A New Division of Labor
What autoresearch really represents is a shift in the nature of the researcher’s job. As Karpathy has previously noted, the primary user of many systems is increasingly an LLM, not a human — and the design of those systems needs to reflect that. In autoresearch, the “product” is program.md: the cleaner and more precise the human’s instructions, the better the agent navigates the search space.
This also connects to Karpathy’s broader thinking on agentic AI. He has historically been measured in his expectations for agents replacing human researchers wholesale, noting the many cognitive limitations that still need to be resolved. But autoresearch sidesteps many of those limitations by operating in a tightly constrained environment with one agent, one file, one metric, and one objective. Within those rails, the agent performs remarkably.
As he has written before, the era he believes AI is entering is one defined by environments — spaces where an AI can take actions, see outcomes, and iterate. Autoresearch is arguably one of the cleanest examples of this philosophy made real: a closed environment, a measurable reward signal, and an agent left to run.
The Bigger Picture
There is something philosophically significant about a project where AI is being used to improve the very AI training code that produces better AI. It closes a loop that researchers have long theorized about.
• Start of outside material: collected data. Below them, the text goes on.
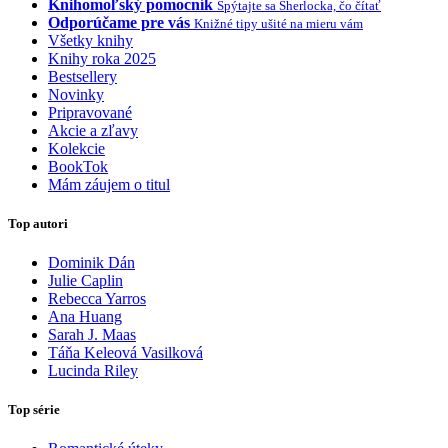
Knihomoľský pomocník
Spýtajte sa Sherlocka, čo čítať
Odporúčame pre vás
Knižné tipy ušité na mieru vám
Všetky knihy
Knihy roka 2025
Bestsellery
Novinky
Pripravované
Akcie a zľavy
Kolekcie
BookTok
Mám záujem o titul
Top autori
Dominik Dán
Julie Caplin
Rebecca Yarros
Ana Huang
Sarah J. Maas
Táňa Keleová Vasilková
Lucinda Riley
Top série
The fact that Karpathy — someone who has cautioned against hype around any single technique being the “full story” of AI progress — is the one building this is telling.
Autoresearch doesn’t claim to be the singularity. It’s a weekend project, deliberately minimal, deliberately scoped. But the trajectory it points toward — agents that iterate on their own training, accumulating improvements across hundreds of generations, in ways that eventually become hard for humans to fully interpret — is one worth paying close attention to.